SR Linux is a suite of applications running like any others would in a Linux environment. The applications communicate with the IDB to process configuration and state. SR Linux applications and IDB shows the relationship between the IDB and the applications that run in SR Linux.

Messaging between applications is controlled by IDB, and configuration via supported APIs is controlled by the management server application.

SR Linux applications describes the key SR Linux applications. Use the show system application CLI command to display information about all applications running on the system.

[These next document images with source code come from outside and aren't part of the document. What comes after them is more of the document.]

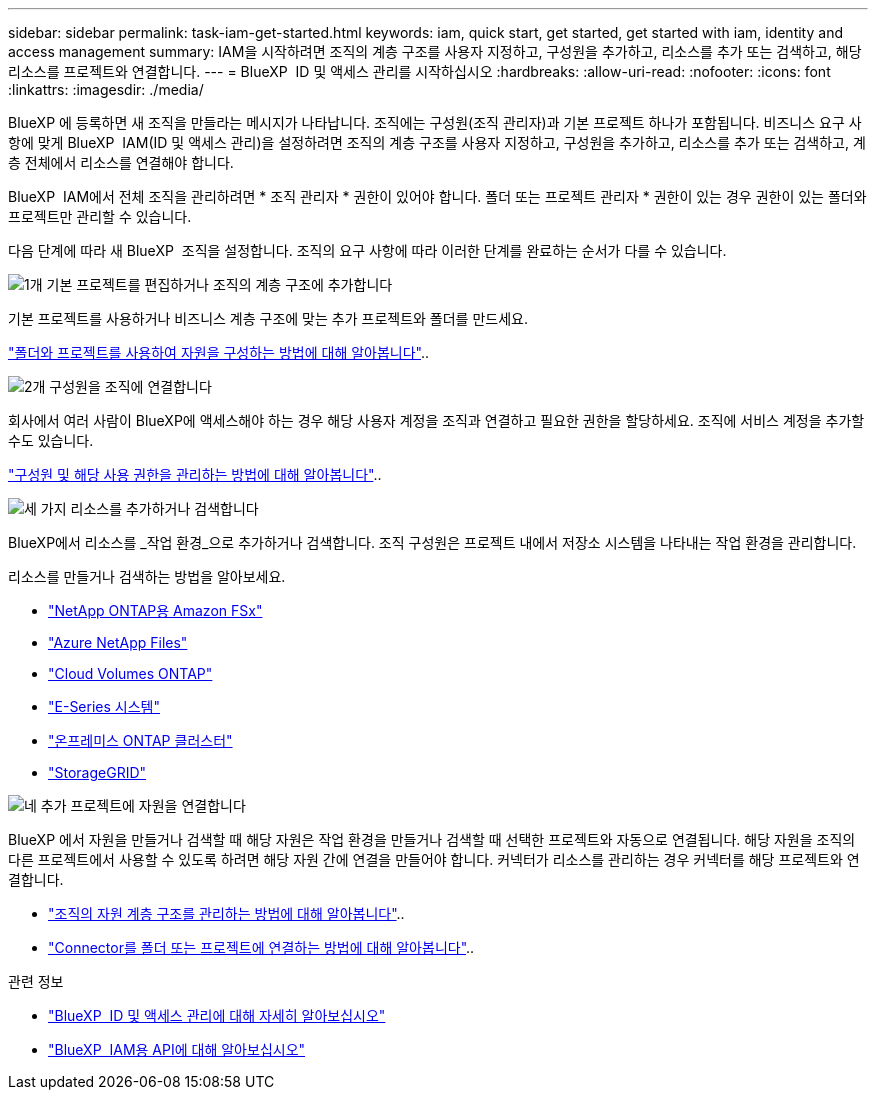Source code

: ---
sidebar: sidebar 
permalink: task-iam-get-started.html 
keywords: iam, quick start, get started, get started with iam, identity and access management 
summary: IAM을 시작하려면 조직의 계층 구조를 사용자 지정하고, 구성원을 추가하고, 리소스를 추가 또는 검색하고, 해당 리소스를 프로젝트와 연결합니다. 
---
= BlueXP  ID 및 액세스 관리를 시작하십시오
:hardbreaks:
:allow-uri-read: 
:nofooter: 
:icons: font
:linkattrs: 
:imagesdir: ./media/


[role="lead"]
BlueXP 에 등록하면 새 조직을 만들라는 메시지가 나타납니다. 조직에는 구성원(조직 관리자)과 기본 프로젝트 하나가 포함됩니다. 비즈니스 요구 사항에 맞게 BlueXP  IAM(ID 및 액세스 관리)을 설정하려면 조직의 계층 구조를 사용자 지정하고, 구성원을 추가하고, 리소스를 추가 또는 검색하고, 계층 전체에서 리소스를 연결해야 합니다.

BlueXP  IAM에서 전체 조직을 관리하려면 * 조직 관리자 * 권한이 있어야 합니다. 폴더 또는 프로젝트 관리자 * 권한이 있는 경우 권한이 있는 폴더와 프로젝트만 관리할 수 있습니다.

다음 단계에 따라 새 BlueXP  조직을 설정합니다. 조직의 요구 사항에 따라 이러한 단계를 완료하는 순서가 다를 수 있습니다.

.image:https://raw.githubusercontent.com/NetAppDocs/common/main/media/number-1.png["1개"] 기본 프로젝트를 편집하거나 조직의 계층 구조에 추가합니다
[role="quick-margin-para"]
기본 프로젝트를 사용하거나 비즈니스 계층 구조에 맞는 추가 프로젝트와 폴더를 만드세요.

[role="quick-margin-para"]
link:task-iam-manage-folders-projects.html["폴더와 프로젝트를 사용하여 자원을 구성하는 방법에 대해 알아봅니다"]..

.image:https://raw.githubusercontent.com/NetAppDocs/common/main/media/number-2.png["2개"] 구성원을 조직에 연결합니다
[role="quick-margin-para"]
회사에서 여러 사람이 BlueXP에 액세스해야 하는 경우 해당 사용자 계정을 조직과 연결하고 필요한 권한을 할당하세요. 조직에 서비스 계정을 추가할 수도 있습니다.

[role="quick-margin-para"]
link:task-iam-manage-members-permissions.html["구성원 및 해당 사용 권한을 관리하는 방법에 대해 알아봅니다"]..

.image:https://raw.githubusercontent.com/NetAppDocs/common/main/media/number-3.png["세 가지"] 리소스를 추가하거나 검색합니다
[role="quick-margin-para"]
BlueXP에서 리소스를 _작업 환경_으로 추가하거나 검색합니다. 조직 구성원은 프로젝트 내에서 저장소 시스템을 나타내는 작업 환경을 관리합니다.

[role="quick-margin-para"]
리소스를 만들거나 검색하는 방법을 알아보세요.

[role="quick-margin-list"]
* https://docs.netapp.com/us-en/bluexp-fsx-ontap/index.html["NetApp ONTAP용 Amazon FSx"^]
* https://docs.netapp.com/us-en/bluexp-azure-netapp-files/index.html["Azure NetApp Files"^]
* https://docs.netapp.com/us-en/bluexp-cloud-volumes-ontap/index.html["Cloud Volumes ONTAP"^]
* https://docs.netapp.com/us-en/bluexp-e-series/index.html["E-Series 시스템"^]
* https://docs.netapp.com/us-en/bluexp-ontap-onprem/index.html["온프레미스 ONTAP 클러스터"^]
* https://docs.netapp.com/us-en/bluexp-storagegrid/index.html["StorageGRID"^]


.image:https://raw.githubusercontent.com/NetAppDocs/common/main/media/number-4.png["네"] 추가 프로젝트에 자원을 연결합니다
[role="quick-margin-para"]
BlueXP 에서 자원을 만들거나 검색할 때 해당 자원은 작업 환경을 만들거나 검색할 때 선택한 프로젝트와 자동으로 연결됩니다. 해당 자원을 조직의 다른 프로젝트에서 사용할 수 있도록 하려면 해당 자원 간에 연결을 만들어야 합니다. 커넥터가 리소스를 관리하는 경우 커넥터를 해당 프로젝트와 연결합니다.

[role="quick-margin-list"]
* link:task-iam-manage-resources.html["조직의 자원 계층 구조를 관리하는 방법에 대해 알아봅니다"]..
* link:task-iam-associate-connectors.html["Connector를 폴더 또는 프로젝트에 연결하는 방법에 대해 알아봅니다"]..


.관련 정보
* link:concept-identity-and-access-management.html["BlueXP  ID 및 액세스 관리에 대해 자세히 알아보십시오"]
* https://docs.netapp.com/us-en/bluexp-automation/tenancyv4/overview.html["BlueXP  IAM용 API에 대해 알아보십시오"^]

Table 1. SR Linux applications

Application name	Description
IDB	Controls messaging between SR Linux applications.
mgmt_server	Controls interaction between external APIs and the IDB, handles application-specific YANG models, and translates them into protobufs for IDB. See SR Linux management server.
aaa_mgr	Performs AAA for end users connecting to the system.
fib_mgr	Responsible for route resolution and route selection.
lldp_mgr	Responsible for sending and receiving LLDP packets via XDP.
static_route_mgr	Creates/updates/deletes static routes.
arp_nd_mgr	Responsible for ARP resolution for IPv4 and Neighbor Discovery for IPv6.
bgp_mgr	Runs the BGP control plane.
chassis_mgr	Monitors interface/subinterface state and synchronizes interfaces between Linux and the ASIC.
xdp_mgr	Handles data path programming. The xdp_mgr runs on each line card and is split into two components: platform independent and platform dependent. The platform-independent component handles communication between IDB and the ASIC, and the platform-dependent component is an extensible framework for plugging in data plane programming software.
linux_mgr	Creates routes and neighbors in Linux. As control packets enter the Linux host (and kernel), the Linux network stack responds to them. Synchronizing routes and neighbors to Linux stops Linux from ARPing/routing via the default gateway when routes exist at the data plane but not within Linux.
plcy_mgr	Enforces routing policies.
app_mgr	Monitors the health of the processes running SR Linux applications, and restarts them if they fail.
net_inst_mgr	Synchronizes VRFs between the switch ASIC and Linux.
log_mgr	Controls the log infrastructure, implemented by rsyslog.
acl_mgr	Controls ACLs in the system, both on the Linux host and on the CPM.
bfd_mgr	Controls BFD sessions on the system.

IDB stores data as protobufs. Protobufs use a .proto file to define how data is structured. Protobufs are not human-readable, but an IDB client is provided with the IDB server, which allows you to read from different topics, decoding the protobuf in real time.